The brands included in your average brand portfolio typically fall into four main roles: flanker brands, cash cow brands, low-end entry-level brands, and high-end prestige brands. Each category has a purpose and in many cases a company will create and maintain brands that serve different roles to complement one another.

Brand Portfolio Roles

  1. Flanker brand
  2. Cash Cow Brand
  3. Low-end entry-level brand
  4. High-end prestige brand

1. Flanker brand

A flanker mark is a mark that a company publishes in a product category in which an existing mark already exists. The hope is that the new brand will help increase the company’s market share within this product category and meet the needs of potential customers that the original brand may not cover.

For example, alcoholic beverage company Molson Coors is using a flanker branding strategy for its approach to the low calorie beer market. The company has launched several brands – including Miller Lite, Coors Light, and Keystone Light – all of which occupy a similar niche.

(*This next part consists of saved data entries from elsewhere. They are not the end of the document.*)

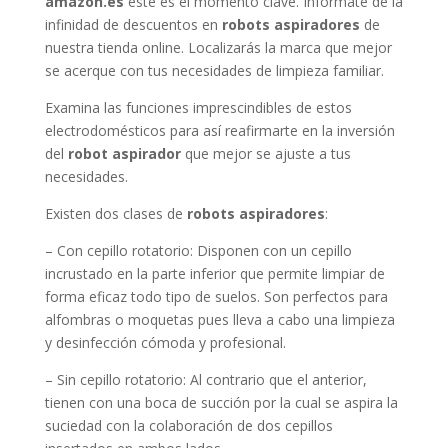
amazon.es
este es el momento clave. Infórmate de la
infinidad de descuentos en
robots aspiradores
de
nuestra tienda online. Localizarás la marca que mejor
se acerque con tus necesidades de limpieza familiar.
Examina las funciones imprescindibles de estos
electrodomésticos para así reafirmarte en la inversión
del
robot aspirador
que mejor se ajuste a tus
necesidades.
Existen dos clases de
robots aspiradores
:
– Con cepillo rotatorio: Disponen con un cepillo
incrustado en la parte inferior que permite limpiar de
forma eficaz todo tipo de suelos. Son perfectos para
alfombras o moquetas pues lleva a cabo una limpieza
y desinfección cómoda y profesional.
– Sin cepillo rotatorio: Al contrario que el anterior,
tienen con una boca de succión por la cual se aspira la
suciedad con la colaboración de dos cepillos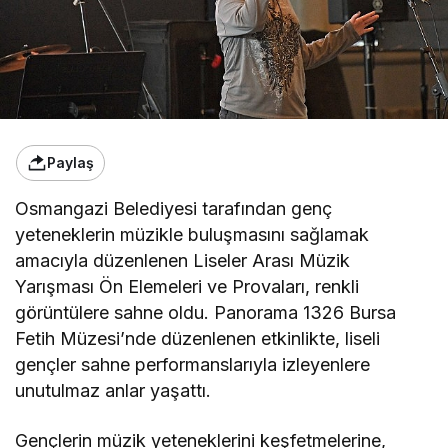
Paylaş
Osmangazi Belediyesi tarafından genç
yeteneklerin müzikle buluşmasını sağlamak
amacıyla düzenlenen Liseler Arası Müzik
Yarışması Ön Elemeleri ve Provaları, renkli
görüntülere sahne oldu. Panorama 1326 Bursa
Fetih Müzesi’nde düzenlenen etkinlikte, liseli
gençler sahne performanslarıyla izleyenlere
unutulmaz anlar yaşattı.
Gençlerin müzik yeteneklerini keşfetmelerine,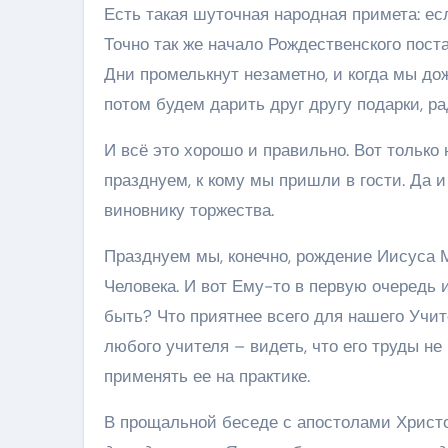
Есть такая шуточная народная примета: есл
Точно так же начало Рождественского поста
Дни промелькнут незаметно, и когда мы до
потом будем дарить друг другу подарки, ра
И всё это хорошо и правильно. Вот только
празднуем, к кому мы пришли в гости. Да и
виновнику торжества.
Празднуем мы, конечно, рождение Иисуса М
Человека. И вот Ему-то в первую очередь 
быть? Что приятнее всего для нашего Учите
любого учителя – видеть, что его труды не
применять ее на практике.
В прощальной беседе с апостолами Христос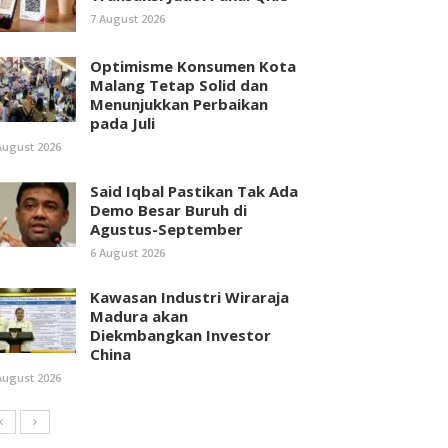
7 August 2026
Optimisme Konsumen Kota
Malang Tetap Solid dan
Menunjukkan Perbaikan
pada Juli
August 2026
Said Iqbal Pastikan Tak Ada
Demo Besar Buruh di
Agustus-September
6 August 2026
Kawasan Industri Wiraraja
Madura akan
Diekmbangkan Investor
China
August 2026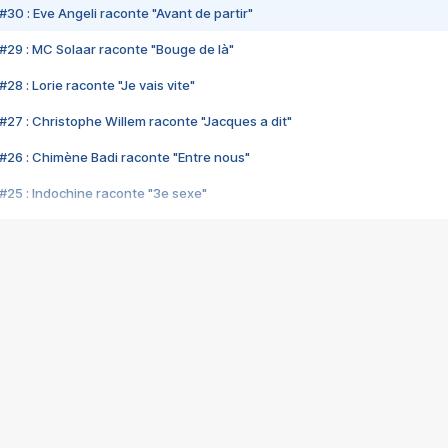
#30 : Eve Angeli raconte "Avant de partir"
#29 : MC Solaar raconte "Bouge de là"
28 : Lorie raconte "Je vais vite"
#27 : Christophe Willem raconte "Jacques a dit"
#26 : Chimène Badi raconte "Entre nous"
#25 : Indochine raconte "3e sexe"
#24 : Zaho raconte "C'est chelou"
#23 : Patrick Bruel raconte "Au café des délices"
#22 : Kyo raconte "Le chemin"
#21 : Nolwenn Leroy raconte "Cassé"
#20 : Patrick Hernandez raconte "Born to be alive"
#19 : Lorie raconte "Près de moi"
#18 : Michael Jones raconte "A nos actes manqués" (avec Jean-Jacque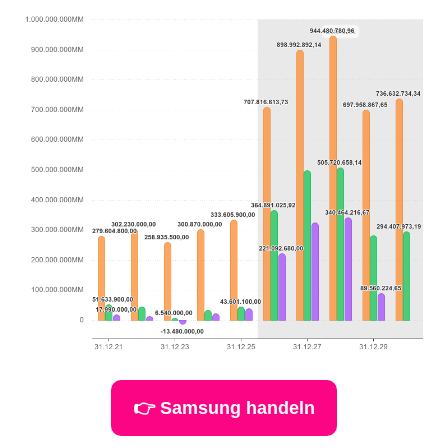
👉 Samsung handeln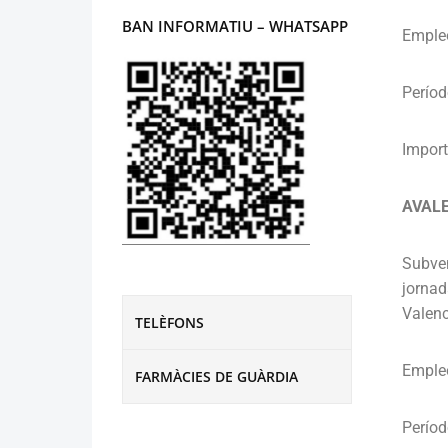
BAN INFORMATIU – WHATSAPP
Empleo
Períod
Import
AVALE
Subven
jornad
Valenc
TELÈFONS
Emple
FARMÀCIES DE GUÀRDIA
Períod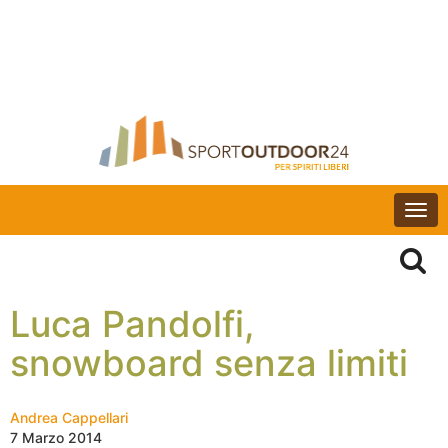
Togg
navi
Luca Pandolfi,
snowboard senza limiti
Andrea Cappellari
7 Marzo 2014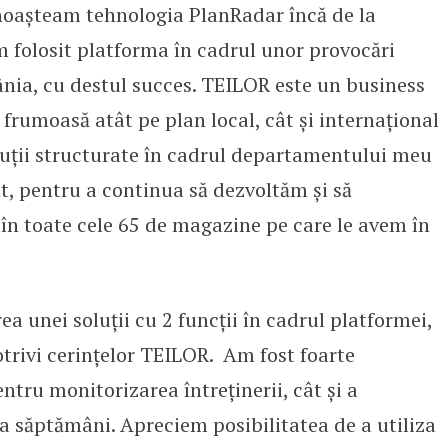
oașteam tehnologia PlanRadar încă de la
am folosit platforma în cadrul unor provocări
nia, cu destul succes. TEILOR este un business
 frumoasă atât pe plan local, cât și internațional
oluții structurate în cadrul departamentului meu
t, pentru a continua să dezvoltăm și să
n toate cele 65 de magazine pe care le avem în
a unei soluții cu 2 funcții în cadrul platformei,
trivi cerințelor TEILOR. Am fost foarte
ntru monitorizarea întreținerii, cât și a
a săptămâni. Apreciem posibilitatea de a utiliza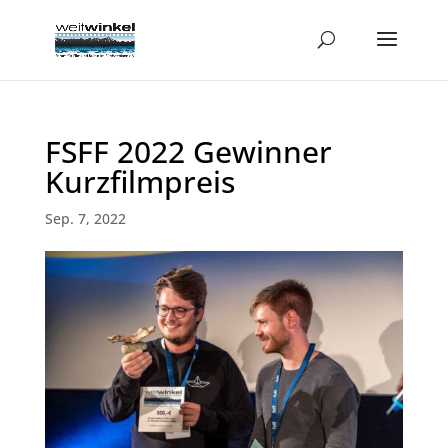
FSFF 2022 Gewinner
Kurzfilmpreis
Sep. 7, 2022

Still, brands are so different that they appeal to different consumers and suit different situations. Though technically competing, Flanker brands complement more than they cannibalize. They should help a company to improve its market presence and to displace competitors.

2. Cash cow brand

A cash cow brand is one that has reached a certain level of maturity in terms of its market presence and ability to make money. These brands can generate enough profit to essentially sustain themselves – and keep themselves afloat after companies reclaim their initial investment from them.

It is much cheaper to sit back and let these brands keep making money than it is to launch new products to replace them. As a result, they are rarely withdrawn from the market.

3. Low-end entry-level brand

A low-end entry-level brand is a brand that is added to a portfolio of brands in order to be offered at a lower price than the other products or services that the portfolio covers. The principle behind low-end entry-level brands has to do with customer loyalty.

The idea is for consumers to buy the entry-level, low-end brand first, thus effectively introducing it to that brand’s broader portfolio. Once a customer has studied and is impressed with the company behind the low-end entry-level brand, they will be inclined to explore the wider range of products in their portfolio.

4. High-end prestige brand

High-end prestige brands should give the impression of premium quality and luxury. The hope is that some of the appreciation the brand creates will carry over to the other brands in the company’s broader portfolio.

These types of brands are tailored in such a way that consumers think, “If this company can make a product of its caliber, the others may be of high quality themselves.”

Examples of brand portfolios

  1. coke
  2. Nestle
  3. GIVE
  4. Johnson and Johnson

1. Coca Cola

Image source: Coca Cola

The Coca Cola brand portfolio is as diverse and extensive as it gets – certainly when it comes to the food and beverage industry. The branded suite includes beverages and edible products that cover a variety of purposes, prices, qualities and regional markets.

2. Nestle

Image source: Nestle

Nestle is the largest food and beverage company in the world, and the graphic above barely scratches the surface of its scales. The brand portfolio is diverse and includes brands that suit a wide variety of categories and needs.

3. General Electric

Image source: GE

GE’s brand portfolio is monolithic, which means that all brands that fall under its broader portfolio have a similar brand. They all have basically similar names and the same logo.

4. Johnson and Johnson

Image source: Johnson and Johnson

The Johnson and Johnson brand portfolio covers a variety of markets that fit under the broader umbrella of the healthcare industry.

Big brands generally don’t exist in a vacuum. Almost all of them are part of a broader brand portfolio, so virtually every brand has a company, firm, or conglomerate at the top of their line.

This is important when you take action such as: B. Try to be ethical with your dollar. Every brand you use starts somewhere. If you can navigate the portfolio of this product back to a company whose values ​​and actions don’t suit you well, avoid doing that.